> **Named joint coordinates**

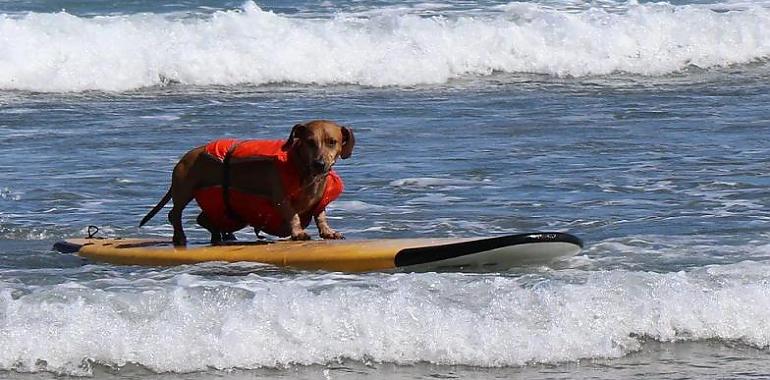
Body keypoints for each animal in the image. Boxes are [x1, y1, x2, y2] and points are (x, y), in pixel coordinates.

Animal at [138, 121, 354, 246]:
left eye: (332, 141)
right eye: (310, 142)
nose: (320, 164)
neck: (301, 168)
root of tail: (186, 156)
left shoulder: (319, 201)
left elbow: (320, 214)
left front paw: (328, 232)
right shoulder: (281, 198)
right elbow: (292, 215)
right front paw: (298, 232)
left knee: (205, 219)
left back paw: (221, 236)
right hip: (184, 190)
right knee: (175, 213)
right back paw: (180, 236)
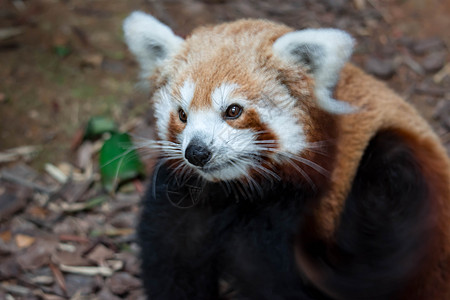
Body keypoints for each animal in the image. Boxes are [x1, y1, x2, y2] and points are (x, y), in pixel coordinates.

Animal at [123, 11, 450, 300]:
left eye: (233, 111)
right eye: (182, 115)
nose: (197, 152)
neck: (231, 194)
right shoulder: (183, 202)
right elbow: (172, 266)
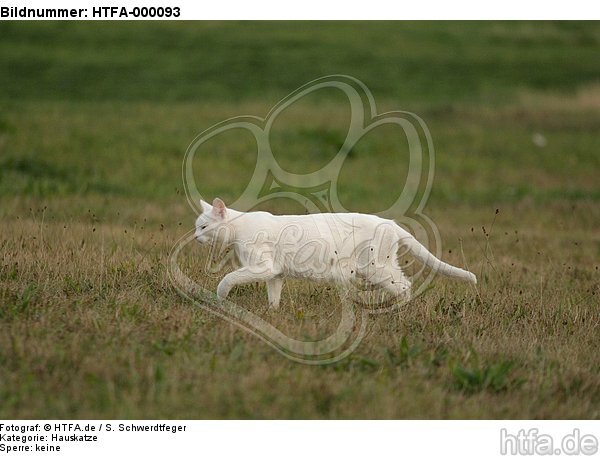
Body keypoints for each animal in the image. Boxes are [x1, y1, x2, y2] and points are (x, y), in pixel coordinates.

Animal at [197, 198, 478, 308]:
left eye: (204, 226)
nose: (197, 237)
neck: (237, 228)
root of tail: (390, 223)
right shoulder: (275, 273)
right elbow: (273, 296)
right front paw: (272, 312)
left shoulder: (263, 267)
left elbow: (229, 278)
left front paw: (220, 297)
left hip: (376, 268)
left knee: (405, 286)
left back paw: (400, 311)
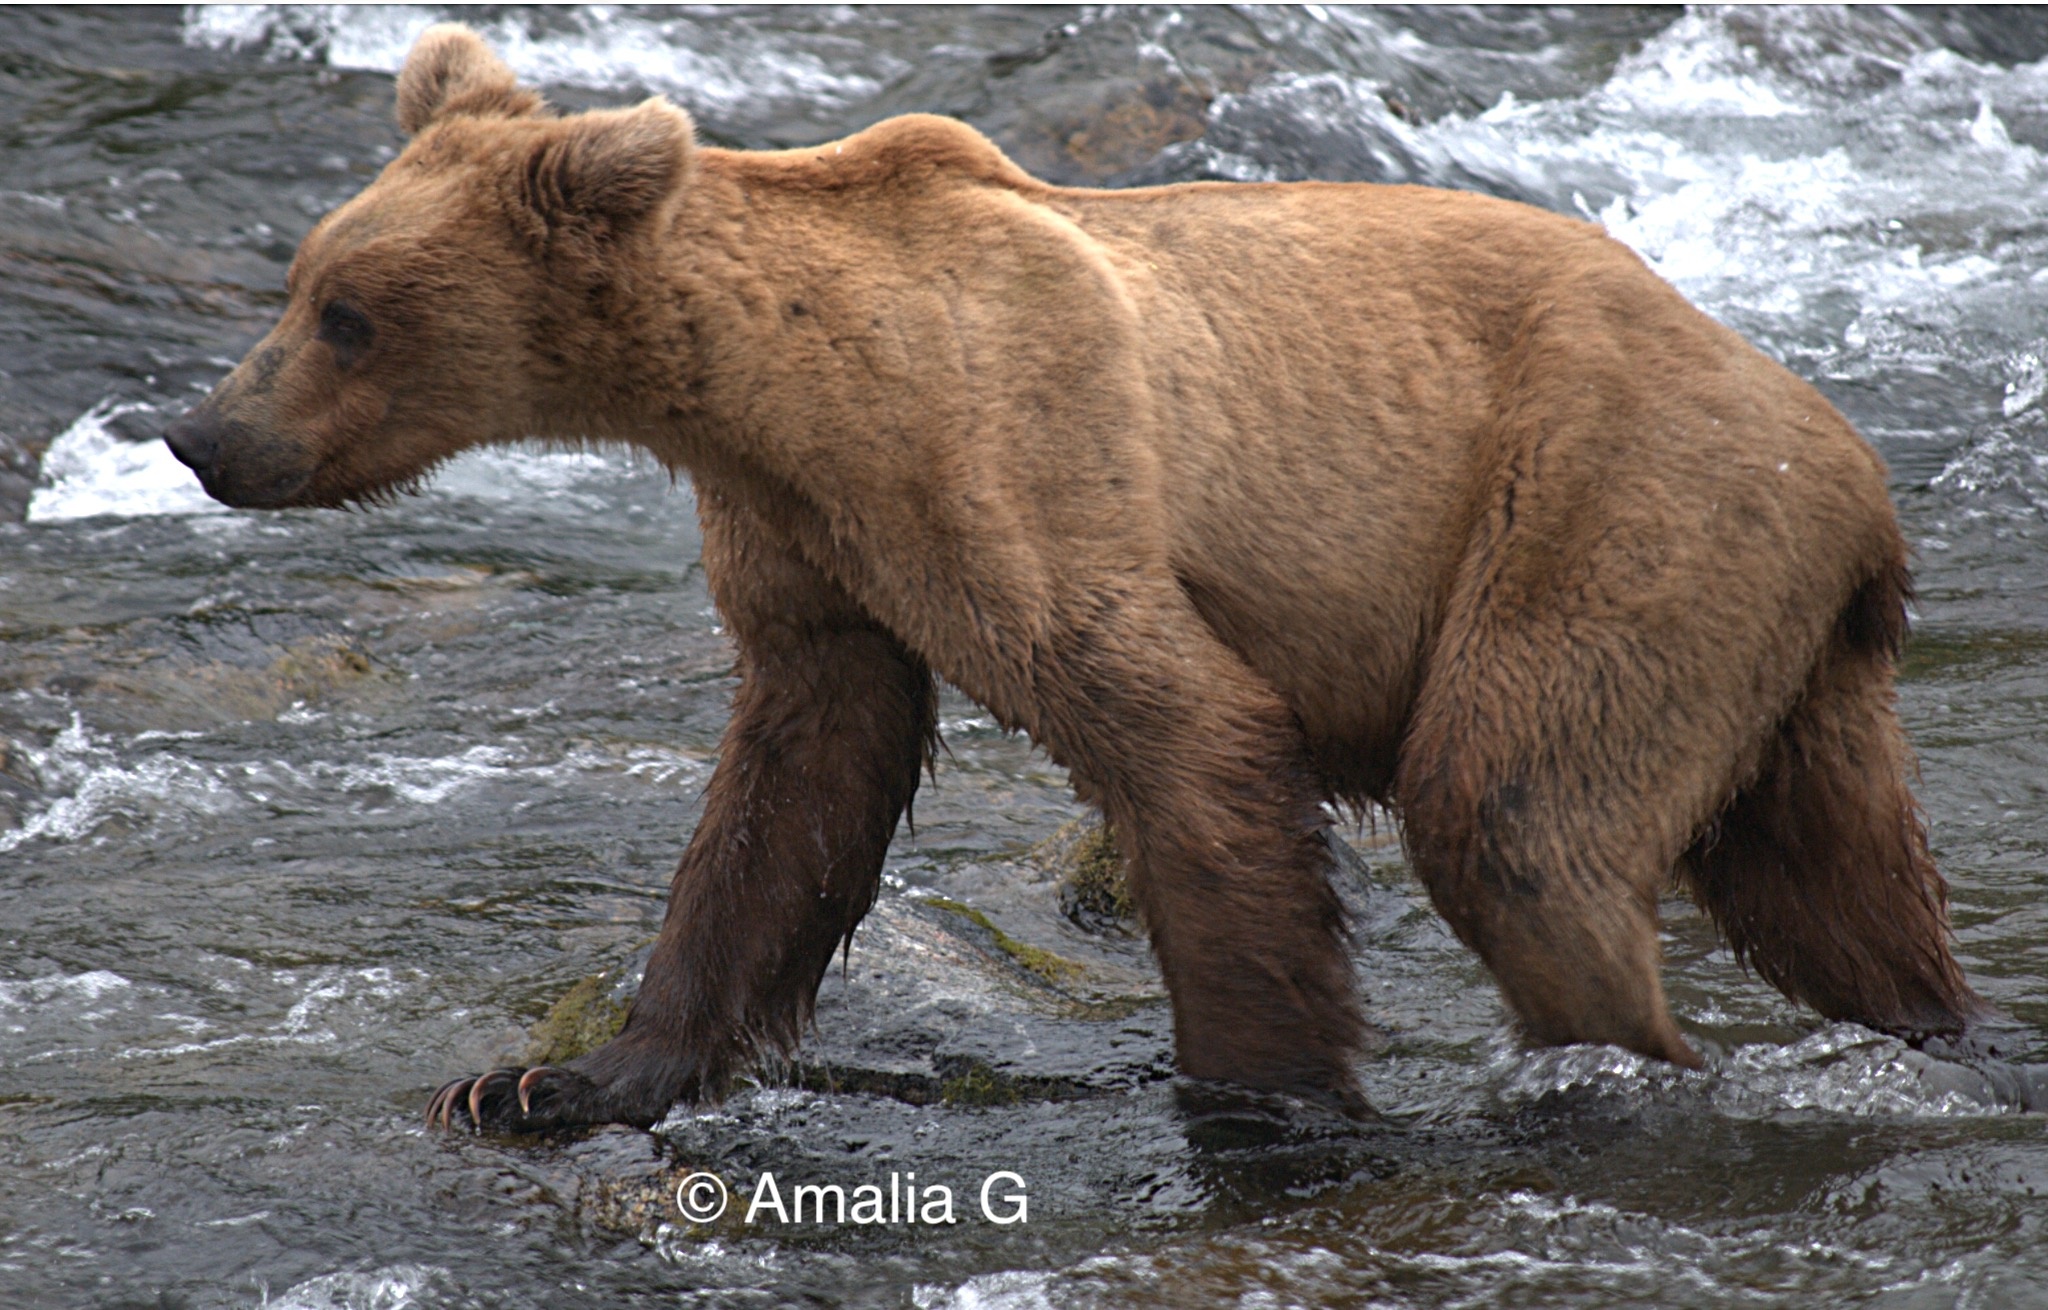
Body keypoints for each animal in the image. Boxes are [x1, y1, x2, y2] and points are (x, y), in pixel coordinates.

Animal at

> **THE PROBLEM**
Exactly the lines from the one containing "right shoulder: (275, 273)" through the end of the data above: repeat those, both ends included, and nothing else. Skip the pictures.

> **RESULT OF THIS TASK**
right shoulder: (275, 273)
right elbow: (273, 296)
right front paw: (272, 312)
left shoulder: (263, 267)
left elbow: (229, 278)
left front paw: (220, 297)
left hip: (376, 268)
left knee: (405, 286)
left back paw: (400, 311)
Body keypoints for each animal in the image. Boxes are [x1, y1, x2, y2] and points are (x, y), in pixel coordinates.

Animal at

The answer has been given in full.